We are mindful of the impact of the COVID-19 pandemic on our regulatory function. This meant we took account of the exceptional circumstances arising as a result of the COVID-19 pandemic when considering what enforcement action was necessary and proportionate to keep people safe as a result of this inspection. We will continue to discharge our regulatory enforcement functions required to keep people safe and to hold providers to account where it is necessary for us to do so.

We have identified breaches in relation to person-centred care, dignity and respect, need for consent, safe care and treatment, safeguarding service users from abuse and improper treatment, meeting nutritional and hydration needs, premises and equipment, staffing, good governance, notification of incidents, and there being no registered manager.

Full information about CQC’s regulatory response to the more serious concerns found during inspections is added to reports after any representations and appeals have been concluded.

Follow up

The overall rating for this service is ‘Inadequate’ and the service is therefore in ‘special measures’. This means we will keep the service under review and, if we do not propose to cancel the provider’s registration, we will re-inspect within 6 months to check for significant improvements.

If the provider has not made enough improvement within this timeframe. And there is still a rating of inadequate for any key question or overall rating, we will take action in line with our enforcement procedures.

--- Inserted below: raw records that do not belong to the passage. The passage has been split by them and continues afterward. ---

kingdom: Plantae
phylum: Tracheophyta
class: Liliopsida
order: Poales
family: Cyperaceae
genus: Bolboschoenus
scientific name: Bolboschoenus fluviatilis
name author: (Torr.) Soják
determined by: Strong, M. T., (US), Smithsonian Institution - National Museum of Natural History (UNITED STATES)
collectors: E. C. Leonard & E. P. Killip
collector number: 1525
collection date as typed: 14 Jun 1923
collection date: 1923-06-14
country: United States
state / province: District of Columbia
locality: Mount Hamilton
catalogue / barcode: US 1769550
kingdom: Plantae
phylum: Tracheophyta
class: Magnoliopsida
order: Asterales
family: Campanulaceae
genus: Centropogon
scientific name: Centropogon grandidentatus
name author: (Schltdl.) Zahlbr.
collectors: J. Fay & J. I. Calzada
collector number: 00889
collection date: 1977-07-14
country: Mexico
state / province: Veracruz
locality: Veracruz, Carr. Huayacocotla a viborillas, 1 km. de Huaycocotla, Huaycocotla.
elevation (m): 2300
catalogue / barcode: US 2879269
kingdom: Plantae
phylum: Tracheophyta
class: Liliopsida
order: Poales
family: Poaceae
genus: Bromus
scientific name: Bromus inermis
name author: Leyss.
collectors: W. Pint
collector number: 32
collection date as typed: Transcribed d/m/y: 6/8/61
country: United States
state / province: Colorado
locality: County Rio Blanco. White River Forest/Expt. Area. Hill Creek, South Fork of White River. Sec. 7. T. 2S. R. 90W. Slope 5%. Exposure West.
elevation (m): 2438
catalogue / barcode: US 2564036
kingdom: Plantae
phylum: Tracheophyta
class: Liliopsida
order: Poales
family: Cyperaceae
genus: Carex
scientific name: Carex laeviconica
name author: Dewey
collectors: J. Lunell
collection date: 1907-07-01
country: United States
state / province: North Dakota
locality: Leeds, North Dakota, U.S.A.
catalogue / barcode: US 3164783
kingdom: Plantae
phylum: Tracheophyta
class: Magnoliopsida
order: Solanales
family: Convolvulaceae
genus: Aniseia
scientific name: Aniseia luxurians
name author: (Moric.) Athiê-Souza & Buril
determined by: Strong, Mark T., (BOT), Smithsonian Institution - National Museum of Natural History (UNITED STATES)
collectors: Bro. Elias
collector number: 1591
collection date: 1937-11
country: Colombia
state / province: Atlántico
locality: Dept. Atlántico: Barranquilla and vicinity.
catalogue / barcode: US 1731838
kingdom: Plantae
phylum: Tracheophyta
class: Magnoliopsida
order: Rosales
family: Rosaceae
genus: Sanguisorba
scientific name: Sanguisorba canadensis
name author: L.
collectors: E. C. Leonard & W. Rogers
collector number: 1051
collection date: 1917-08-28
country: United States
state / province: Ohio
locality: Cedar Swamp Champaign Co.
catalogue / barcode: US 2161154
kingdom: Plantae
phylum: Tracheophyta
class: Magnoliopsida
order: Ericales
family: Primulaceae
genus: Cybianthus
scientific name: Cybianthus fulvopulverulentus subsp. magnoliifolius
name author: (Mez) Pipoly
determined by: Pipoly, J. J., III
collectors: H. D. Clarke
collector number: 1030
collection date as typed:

This will mean we will begin the process of preventing the provider from operating this service. This will usually lead to cancellation of their registration or to varying the conditions the registration.

For adult social care services, the maximum time for being in special measures will usually be no more than 12 months. If the service has demonstrated improvements when we inspect it. And it is no longer rated as inadequate for any of the five key questions it will no longer be in special measures.